Bloodybackpain · 27/09/2019 19:39

Following as We are doing the rounds of open days for ds at the moment, who is in year 5. Did you go to the Samuel Ryder open evening last night? My husband and son went, both came back really impressed. Going to Verulam tomorrow and Beaumont next week.

Dragontrainer · 30/09/2019 09:01

If it helps the sleepless nights, you may have less to deliberate over than you think.

It’s worth checking the previous years’ allocation data on the Herts Council website - most St Albans schools admit very few for whom they aren’t the child’s nearest school. Consequently, it’s likely you only have an illusion of choice - the default position in practice is that DC will be allocated their nearest school. Some don’t even get that, hence the outcry on allocation day last year when lots weren’t given a school at all. (That was hopefully a blip caused by oddities in the application process for the new secondary in Harpenden.)

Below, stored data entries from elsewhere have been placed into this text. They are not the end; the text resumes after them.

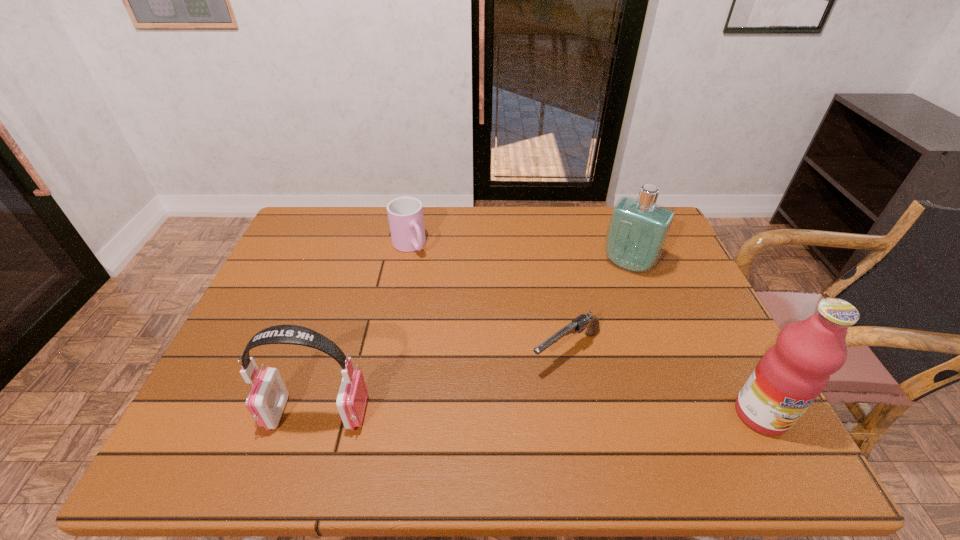
The width and height of the screenshot is (960, 540). Find the location of `free space at the near edge of the desktop`. free space at the near edge of the desktop is located at coordinates (670, 418).

At what (x,y) coordinates should I click in order to perform the action: click on vacant region at the left edge of the desktop. Please return your answer as a coordinate pair (x, y). The image size is (960, 540). Looking at the image, I should click on (257, 302).

Find the location of a particular element. This screenshot has width=960, height=540. free space at the right edge of the desktop is located at coordinates (668, 300).

What are the coordinates of `free point between the earphone and the second object from right to left` in the screenshot? It's located at (473, 339).

You are a GUI agent. You are given a task and a screenshot of the screen. Output one action in this format:
    pyautogui.click(x=<x>, y=<y>)
    Task: Click on the vacant area that lies between the fruit juice and the cup
    
    Given the screenshot: What is the action you would take?
    coord(585,330)

Where is `free space between the second object from right to left and the fruit juice`? free space between the second object from right to left and the fruit juice is located at coordinates (695, 339).

Where is `free space between the cup and the fourth object from left to right`? This screenshot has width=960, height=540. free space between the cup and the fourth object from left to right is located at coordinates point(519,255).

What are the coordinates of `empty location between the third farthest object and the perfume` in the screenshot? It's located at (597, 308).

Identify the location of vacant area that lies between the gun and the fourth tallest object. This screenshot has height=540, width=960. (488, 299).

Identify the location of empty space that is in between the tallest object and the perfume. (695, 339).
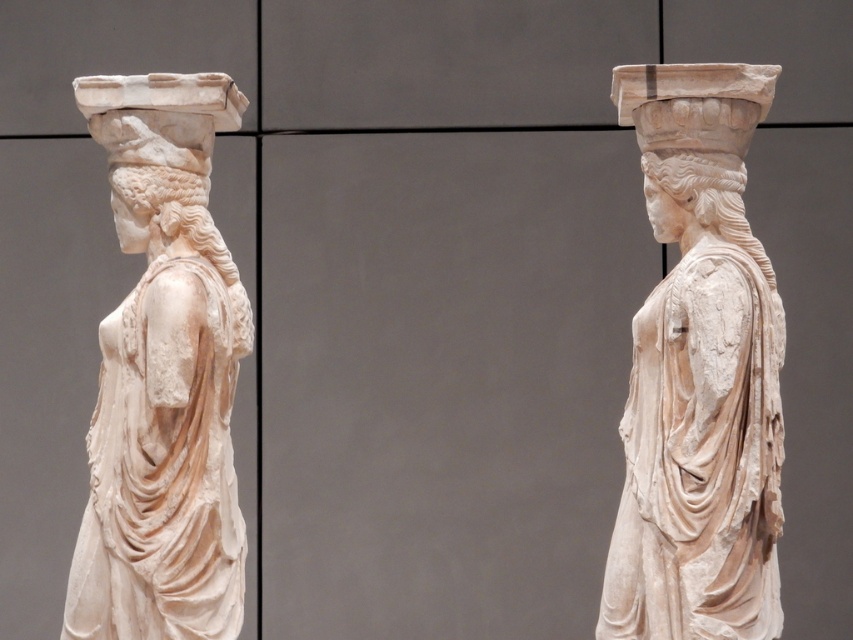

The single sex schools (STAGS and Verulam) are slightly different; they’re allocated on a lottery system if it’s not your nearest school.

Ignore this if your DS’s SEN means that his application will determined on the basis that his needs can only be met by one particular school!

Tibbytibbytibby · 30/09/2019 09:56

That's a very good point Dragontrainer. Thank you! I remember the outcry last year over school allocations, so stressful for both children and parents.
My son has an IEP which outlines targets and the support he receives for his dyslexia, but doesn't have an EHCP, so we wouldn't qualify to select a school based on SEN need.